Thirty-two percent.
Even in this deficit-riddled state, the sheer size of the University of California’s tuition increase last week was enough to spark a collective wave of anger and disbelief among many students, escalating protests that have been simmering throughout the system for months.
Protesters occupied buildings on four campuses to protest the higher tuition, drawing large crowds and causing hundreds of classes to be canceled. At Berkeley, a group of 40 students and their supporters barricaded themselves inside a major academic building for 11 hours, and top university officials were sent into the building as crack negotiators to end the standoff.
By creating dramatic scenes of student anger and confrontation with police, the protesters succeeded brilliantly at drawing public attention to their cause. Images of protests were shown prominently on CNN and elsewhere, recalling for many the Free Speech Movement of the 1960s.
Protesters and their supporters proved adept at getting their story out. The group occupying the Berkeley building managed to deliver statements to the news media and recruit a large crowd of supporters—through cellphone calls, bullhorns, painted signs, and Twitter—even as police officers were beating down their doors to arrest them.
“The SWAT team is coming in. They are hammering the hinges off as I type,” read one missive from an occupier’s Twitter account.
It has been a demoralizing year at one of the nation’s premier university systems, as the worst budget crisis in its recent history has led leaders to adopt severe cost-cutting measures in rapid succession. Two actions in particular—the tuition increase and employee furloughs—have touched off palpable anger among students and faculty and staff members, many of whom blame university leaders for failing to put students’ and employees’ interests first.
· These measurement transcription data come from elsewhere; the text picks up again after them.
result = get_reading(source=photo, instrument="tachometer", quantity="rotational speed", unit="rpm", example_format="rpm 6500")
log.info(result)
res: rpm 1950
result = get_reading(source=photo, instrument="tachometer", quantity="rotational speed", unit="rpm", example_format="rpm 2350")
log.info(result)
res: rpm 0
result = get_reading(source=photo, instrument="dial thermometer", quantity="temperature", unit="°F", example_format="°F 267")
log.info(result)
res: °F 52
But as administrators and students alike confronted the aftermath of protests—court cases, sporadic damage to occupied buildings, investigations of possible police brutality—the university remains where it was: facing limited options to close a huge budget gap, with more cuts in state support on the horizon.
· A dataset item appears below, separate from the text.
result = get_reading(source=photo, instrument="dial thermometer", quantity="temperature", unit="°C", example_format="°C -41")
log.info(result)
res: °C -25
Mark G. Yudof, the university’s president, told reporters the university had “no choice” but to continue with the 32-percent increase in tuition. Those who occupied campus buildings were forced out by the police without obtaining a single concession from university officials.
On the same day that the system’s Board of Regents moved the tuition increase forward, the Legislature’s chief budget analyst estimated that California would face a new $21-billion budget deficit, making additional cuts to the university’s funds likely without new taxes.
‘Decades of Mistrust’
As protesters gathered this week to discuss how best to sustain their momentum, views differed on whether to focus their efforts on the university’s handling of its budget or to take the fight to state lawmakers in Sacramento.
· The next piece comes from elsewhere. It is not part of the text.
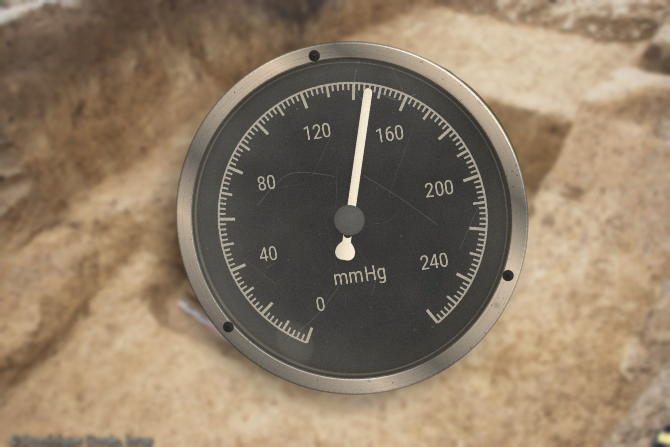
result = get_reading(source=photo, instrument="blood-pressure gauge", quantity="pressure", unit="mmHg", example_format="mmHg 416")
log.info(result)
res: mmHg 146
“The steps of Sacramento are waiting,” said Victor Sanchez, president of the University of California Students Association, who joined protests in Los Angeles. “That, for me, is the foreseeable next step.”
Mr. Sanchez said the tuition increase had been a disastrous move that hurt Mr. Yudof’s credibility. Still, he held out hope that students and administrators could join together to present a unified message to state lawmakers.
“The day that Mark Yudof marches in Sacramento with students will be the first step in that direction,” Mr. Sanchez said. “What’s really underlying this is a whole history of decades of mistrust between students and the administration.”
Others believe continued protests should be aimed at the university leadership itself, focusing on what they see as dishonesty from Mr. Yudof about the depth of the university’s budget problems. The university, they say, could alleviate the tuition increase by redistributing existing resources or tapping hidden reserves.
University leaders have denounced those views in unusually strong terms in recent weeks, calling them “disinformation” and “nonsense.” They have also emphasized that a third of the new tuition revenue will be returned to financial-aid programs, which they say will shield low-income students from the effects of the tuition increase.
Annie McClanahan, a protest organizer and a graduate student at Berkeley, said she had trouble believing Mr. Yudof’s statements about financial aid, echoing the doubts of many protesters. “I just simply don’t believe that,” she said. “There’s no sense that those programs are such a solid thing.”
While the protests have died down somewhat, Ms. McClanahan said highly visible actions were needed to keep up the pressure on university administrators. She said some students had discussed a new tactic: a fee boycott in which students would withhold paying tuition to protest the increase. Such a move could set up the next in a long line of standoffs between the two sides.